Small companies of less than 100 employees have more limited budgets for purchasing equipment and usually lack information systems personnel who deal with technology service issues, making their needs quite different from those of the Fortune 1000 companies big vendors like HP are used to serving.
In response, HP will start selling the "Brio" line of PCs, which comes with software bundles and hardware configurations different from their Vectra line of corporate PCs.
For example, the PCs come with diagnostic software for helping computer novices fix problems. When the program can't solve a problem, an HP technician can dial in to the computer and install software, according to HP. The computers also come with a program which guides users through the setup of PC networking functions, such as allowing other users on a network to gain access to shared peripherals like CD-ROM drives, modems, and backup storage devices.

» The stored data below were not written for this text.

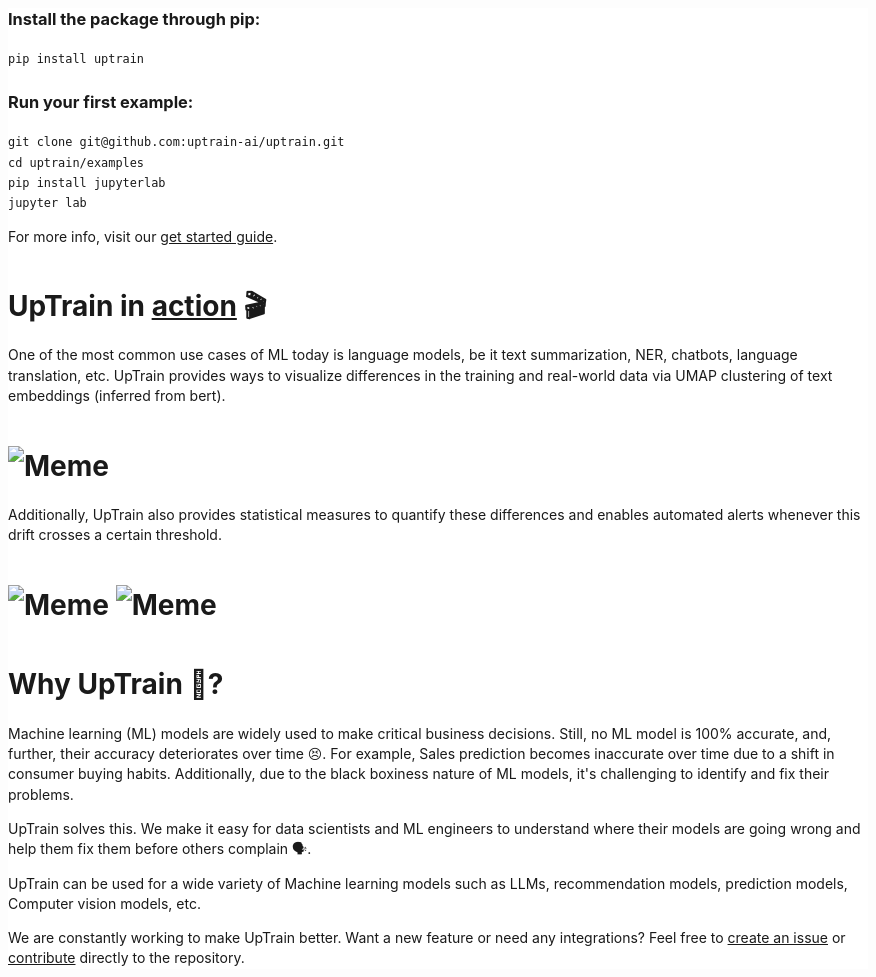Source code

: ### Install the package through pip:
```console
pip install uptrain
```

### Run your first example:
```console
git clone git@github.com:uptrain-ai/uptrain.git
cd uptrain/examples
pip install jupyterlab
jupyter lab
```

For more info, visit our [get started guide](https://docs.uptrain.ai/docs/get-started).

<h4> </h4>

# UpTrain in [action](https://github.com/uptrain-ai/uptrain/blob/main/examples/text_summarization/run.ipynb) 🎬

One of the most common use cases of ML today is language models, be it text summarization, NER, chatbots, language translation, etc. UpTrain provides ways to visualize differences in the training and real-world data via UMAP clustering of text embeddings (inferred from bert).
<h1 align="left">
<img alt="Meme" width="60%" src="https://user-images.githubusercontent.com/108270398/220204024-437c48f9-51d9-4ed8-9e23-5ec7033b8f7b.png">
</h1>

Additionally, UpTrain also provides statistical measures to quantify these differences and enables automated alerts whenever this drift crosses a certain threshold.
<h1 align="left">
<img alt="Meme" width="43%" src="https://user-images.githubusercontent.com/108270398/220204120-84433f34-33e9-4106-9da3-5db1b8fc68f3.png">
<img alt="Meme" width="51%" src="https://user-images.githubusercontent.com/108270398/220204284-3ced3db3-7f1d-4147-8fc1-21cdd28bbb40.png">
</h1>

# Why UpTrain 🤔?

Machine learning (ML) models are widely used to make critical business decisions. Still, no ML model is 100% accurate, and, further, their accuracy deteriorates over time 😣. For example, Sales prediction becomes inaccurate over time due to a shift in consumer buying habits. Additionally, due to the black boxiness nature of ML models, it's challenging to identify and fix their problems.

UpTrain solves this. We make it easy for data scientists and ML engineers to understand where their models are going wrong and help them fix them before others complain 🗣️.

UpTrain can be used for a wide variety of Machine learning models such as LLMs, recommendation models, prediction models, Computer vision models, etc.

We are constantly working to make UpTrain better. Want a new feature or need any integrations? Feel free to [create an issue](https://github.com/uptrain-ai/uptrain/issues) or [contribute](https://github.com/uptrain-ai/uptrain/blob/main/CONTRIBUTING.md) directly to the repository.
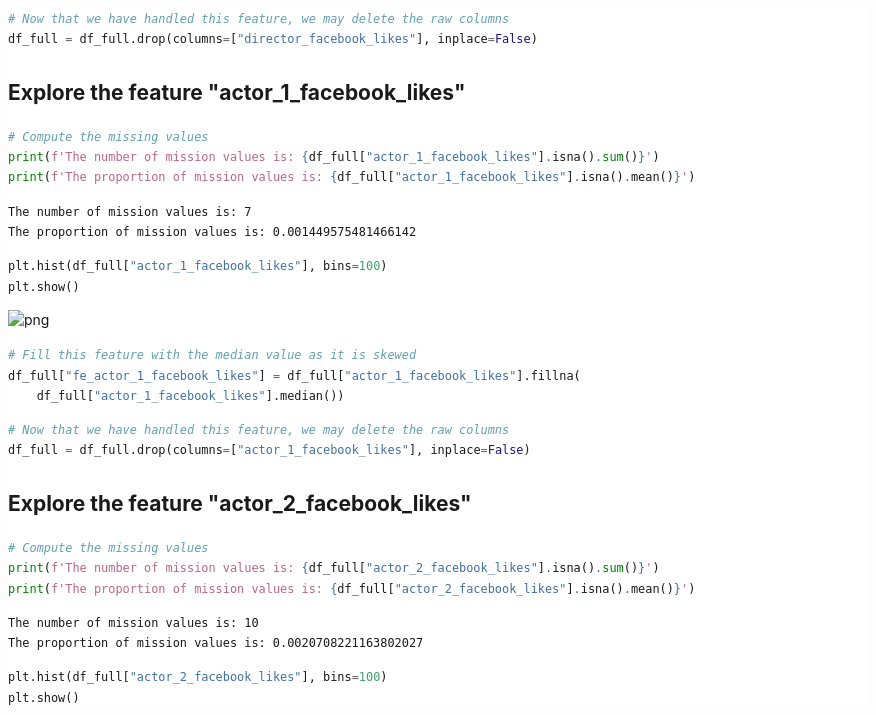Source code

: 
```python
# Now that we have handled this feature, we may delete the raw columns
df_full = df_full.drop(columns=["director_facebook_likes"], inplace=False)
```

## Explore the feature "actor_1_facebook_likes"


```python
# Compute the missing values
print(f'The number of mission values is: {df_full["actor_1_facebook_likes"].isna().sum()}')
print(f'The proportion of mission values is: {df_full["actor_1_facebook_likes"].isna().mean()}')

```

    The number of mission values is: 7
    The proportion of mission values is: 0.001449575481466142



```python
plt.hist(df_full["actor_1_facebook_likes"], bins=100)
plt.show()
```


    
![png](output_90_0.png)
    



```python
# Fill this feature with the median value as it is skewed
df_full["fe_actor_1_facebook_likes"] = df_full["actor_1_facebook_likes"].fillna(
    df_full["actor_1_facebook_likes"].median())
```


```python
# Now that we have handled this feature, we may delete the raw columns
df_full = df_full.drop(columns=["actor_1_facebook_likes"], inplace=False)
```

## Explore the feature "actor_2_facebook_likes"


```python
# Compute the missing values
print(f'The number of mission values is: {df_full["actor_2_facebook_likes"].isna().sum()}')
print(f'The proportion of mission values is: {df_full["actor_2_facebook_likes"].isna().mean()}')

```

    The number of mission values is: 10
    The proportion of mission values is: 0.0020708221163802027



```python
plt.hist(df_full["actor_2_facebook_likes"], bins=100)
plt.show()
```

The Brio computers will be offered in 11 models in the Business, Advanced Business, and Advanced Business Communication configurations. A Brio 8012 Business Model with 166-MHz MMX Pentium processor, 16MB of memory, and a 2.1GB hard disk drive will have an estimated street price of $999.
A Brio Advanced Business Communication model with 233-MHz MMX Pentium, a 6GB hard disc drive, 32MB of memory, a backup storage drive, a 24X CD-ROM, and a graphics accelerator card will have an estimated street price of $2,087. These models come with a modem and software which allows the modem to be shared on a local area network (LAN) by up to three users, saving companies the cost of extra modems and phone lines.
PC vendors are interested in this market because the small business segment is growing at twice the rate of the overall PC industry, according to International Data Corporation (IDC). IDC estimates that there were between 7 and 8 million small businesses with fewer than 100 employees in the U.S. in 1996.